The detailed evaluation of the relative abundance of hub genes across diverse cell types is visually presented in Figure 7D-7O. Notably, KPNA2, SLC20A1, SCMMS3, and TAP2 exhibited remarkable expression in various cell types, which may provide compelling evidence suggesting that the hub-genes probably influence the composition and dynamics of the TME.

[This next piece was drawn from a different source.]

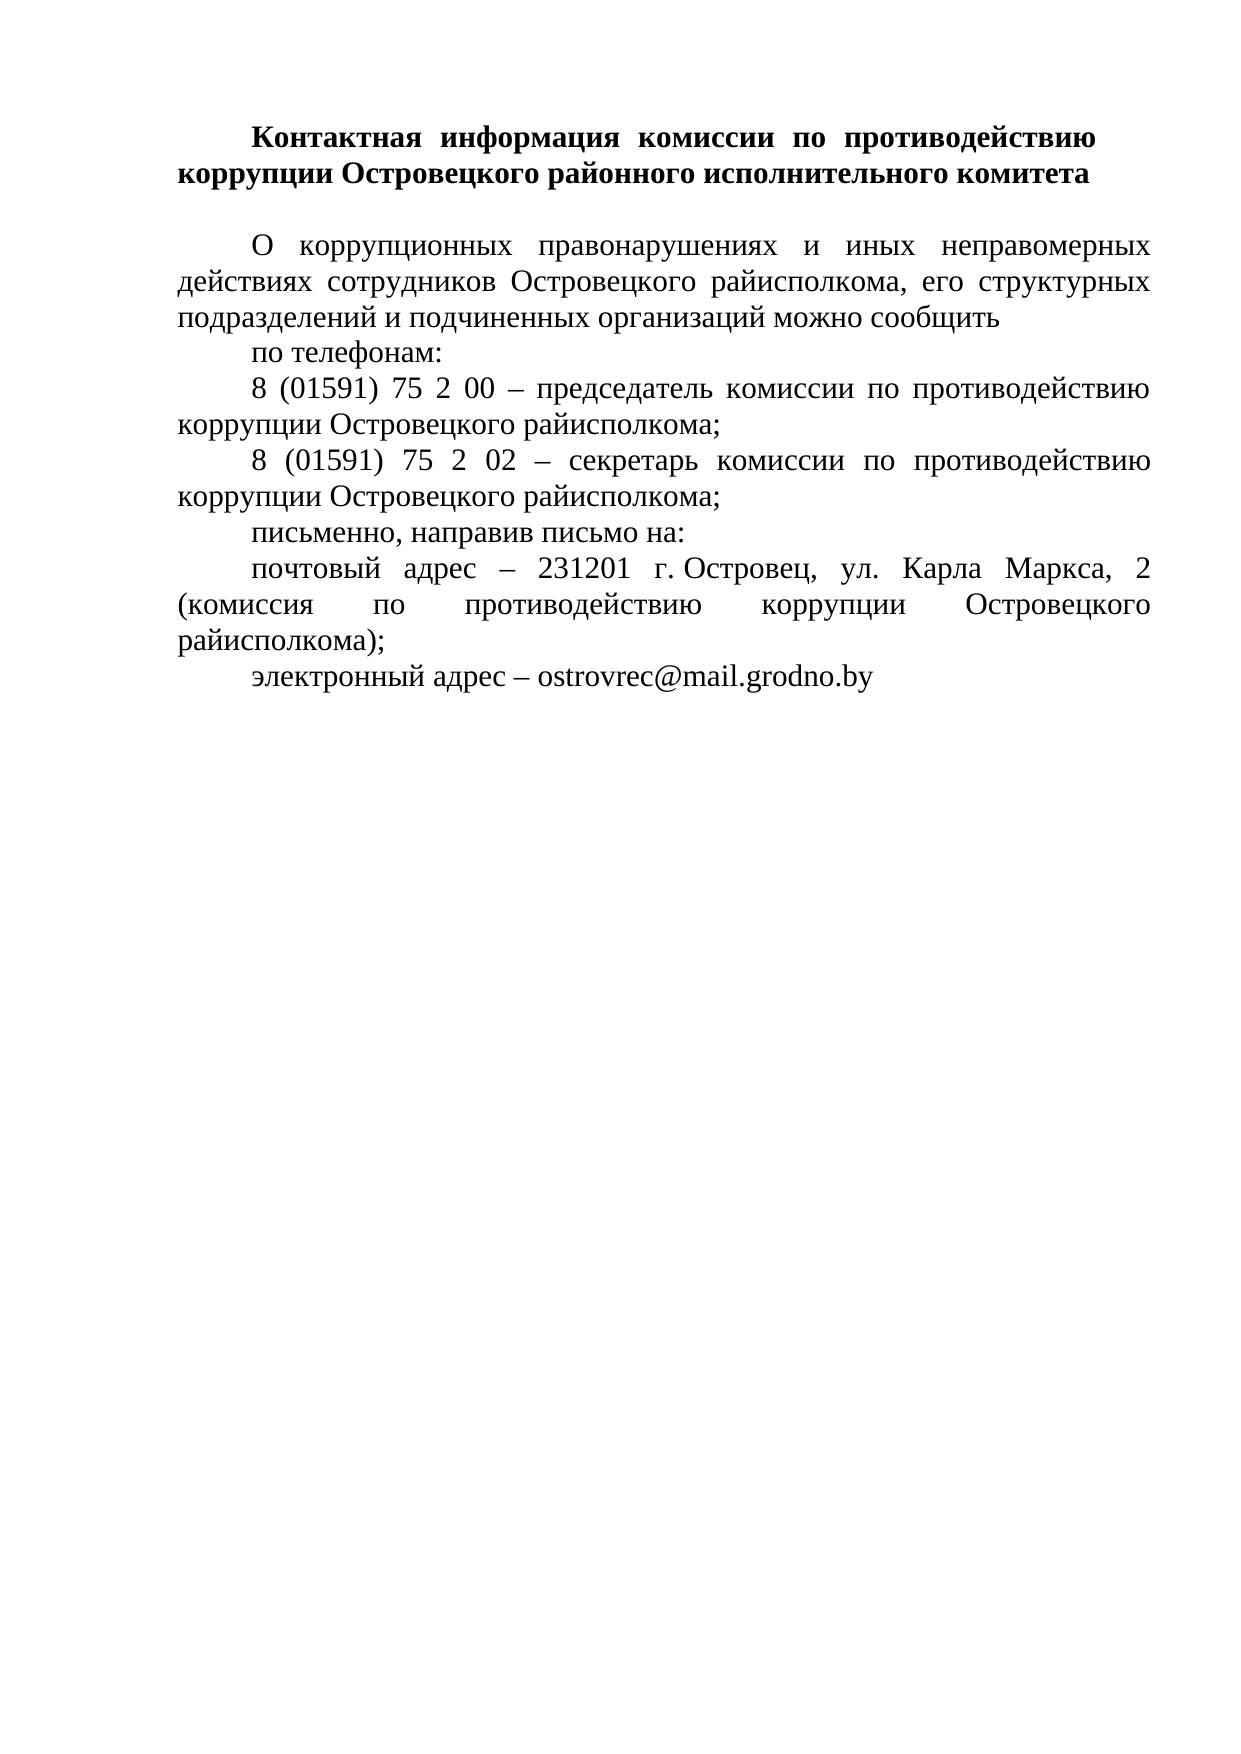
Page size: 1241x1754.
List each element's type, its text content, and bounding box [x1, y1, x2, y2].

3.6 Establishment of prognostic signature
The TM clusters and their correlation with risk scores have undergone thorough investigation. Patients in TM cluster A predominantly exhibited low risk scores (Figure 8A). This alignment with the results from survival analysis (Figure 3F, 5D-5F) underscored the reliability of risk scores in predicting the OS of CMM. A comprehensive multivariate analysis was conducted to assess the impact of risk score and clinical features, including age, gender and stage, on the OS of CMM. What’s more, the cumulative analysis also confirmed the stratification ability of risk score (Figure 8B). The survival outcomes of CMM patients were vividly presented and quantified using a nomogram plot (Figure 8D). The cumulative score from each covariate provides a valuable tool for predicting individual patient OS rates at 1, 3, and 5 years. Additionally, the calibration curve in Figure 8C showcased that the signature's performance was well-controlled to prevent overfitting. The decision curve analyses (DCAs) at 1 year (Figure 8E), 3 years (Figure 8F), and 5 years (Figure 8G) underscored that the nomogram yielded a substantially higher net clinical benefit, further affirming its prognostic value in CMM.